Regex for pattern matching is a powerful technique to extract or filter specific text patterns. With NLTK, you can leverage its RegexpTokenizer to tokenize text based on custom regex patterns, while spaCy’s Matcher enables regex-like matching within its robust linguistic framework.



In [None]:
# NLTK Regex Example
from nltk.tokenize import RegexpTokenizer
text = "Hello world! This is an example: email@example.com, phone: 123-456-7890."

# Define a tokenizer that captures alphanumeric words
tokenizer = RegexpTokenizer(r'\w+')
tokens = tokenizer.tokenize(text)
print("NLTK Regex Tokens:", tokens)

NLTK Regex Tokens: ['Hello', 'world', 'This', 'is', 'an', 'example', 'email', 'example', 'com', 'phone', '123', '456', '7890']


In [None]:
# spaCy Regex Example
from spacy.matcher import Matcher

# Load the small English model
nlp = spacy.load("en_core_web_sm")
matcher = Matcher(nlp.vocab)

# Define a regex-based pattern: match tokens that start with a capital letter
pattern = [{"TEXT": {"REGEX": "^[A-Z][a-z]+"}}]
matcher.add("CAPITAL_PATTERN", [pattern])

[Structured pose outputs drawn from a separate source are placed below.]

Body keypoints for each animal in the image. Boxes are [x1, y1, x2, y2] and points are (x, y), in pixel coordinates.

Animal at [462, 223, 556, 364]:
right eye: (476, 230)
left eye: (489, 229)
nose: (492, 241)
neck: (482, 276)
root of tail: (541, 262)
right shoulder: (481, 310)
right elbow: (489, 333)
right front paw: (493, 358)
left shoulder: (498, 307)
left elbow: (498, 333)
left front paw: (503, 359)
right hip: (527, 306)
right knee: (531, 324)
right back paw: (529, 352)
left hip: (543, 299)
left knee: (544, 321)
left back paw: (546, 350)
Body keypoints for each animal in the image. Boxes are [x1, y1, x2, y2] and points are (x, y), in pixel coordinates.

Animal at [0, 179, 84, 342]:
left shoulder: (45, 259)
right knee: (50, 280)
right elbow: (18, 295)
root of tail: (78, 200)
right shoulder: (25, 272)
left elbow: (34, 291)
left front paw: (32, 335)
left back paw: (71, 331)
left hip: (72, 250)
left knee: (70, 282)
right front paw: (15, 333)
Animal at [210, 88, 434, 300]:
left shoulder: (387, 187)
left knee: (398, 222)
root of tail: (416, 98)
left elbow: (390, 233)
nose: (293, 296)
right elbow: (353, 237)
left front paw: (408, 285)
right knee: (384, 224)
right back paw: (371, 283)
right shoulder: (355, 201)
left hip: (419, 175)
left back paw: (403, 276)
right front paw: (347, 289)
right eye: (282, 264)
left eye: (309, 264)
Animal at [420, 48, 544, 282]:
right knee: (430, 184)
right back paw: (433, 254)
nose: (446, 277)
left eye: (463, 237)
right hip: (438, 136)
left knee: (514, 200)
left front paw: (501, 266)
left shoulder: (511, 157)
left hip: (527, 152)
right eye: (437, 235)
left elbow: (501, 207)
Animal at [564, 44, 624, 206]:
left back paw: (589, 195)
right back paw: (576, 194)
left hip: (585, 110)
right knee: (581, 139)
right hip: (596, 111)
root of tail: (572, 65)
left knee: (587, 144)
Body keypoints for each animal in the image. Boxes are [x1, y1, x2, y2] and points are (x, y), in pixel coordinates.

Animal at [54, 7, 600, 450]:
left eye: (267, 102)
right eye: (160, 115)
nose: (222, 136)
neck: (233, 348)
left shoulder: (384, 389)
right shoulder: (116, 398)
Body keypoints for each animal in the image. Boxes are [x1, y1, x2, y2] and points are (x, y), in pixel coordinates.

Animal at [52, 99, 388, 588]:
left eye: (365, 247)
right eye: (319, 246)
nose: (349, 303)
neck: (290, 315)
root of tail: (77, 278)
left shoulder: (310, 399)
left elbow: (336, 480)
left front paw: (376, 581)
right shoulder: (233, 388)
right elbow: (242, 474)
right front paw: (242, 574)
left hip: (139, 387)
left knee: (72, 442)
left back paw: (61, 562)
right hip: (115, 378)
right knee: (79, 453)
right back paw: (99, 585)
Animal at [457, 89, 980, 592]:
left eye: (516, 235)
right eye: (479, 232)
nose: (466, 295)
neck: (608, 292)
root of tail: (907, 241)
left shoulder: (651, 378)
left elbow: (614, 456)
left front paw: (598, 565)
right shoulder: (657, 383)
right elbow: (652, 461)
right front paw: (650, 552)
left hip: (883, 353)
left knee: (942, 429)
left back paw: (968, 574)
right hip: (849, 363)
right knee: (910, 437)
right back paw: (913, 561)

text = "Hello world! This is an Example sentence."
doc = nlp(text)

# Apply the matcher and print matched tokens
matches = matcher(doc)
for match_id, start, end in matches:
    span = doc[start:end]
    print("Matched token:", span.text)


Matched token: Hello
Matched token: This
Matched token: Example


In [None]:
import re
text_emails = "Contact us at admin.support_34@example.com or sales-dep@company.org for inquiries."

# Example 1: Email Detection
email_pattern = r"[a-zA-Z0-9._%+-]+@[a-zA-Z0-9.-]+\.[a-zA-Z]{2,}"  # Regex for email matching

emails = re.findall(email_pattern, text_emails)
print("Detected Emails:", emails)


Detected Emails: ['admin.support_34@example.com', 'sales-dep@company.org']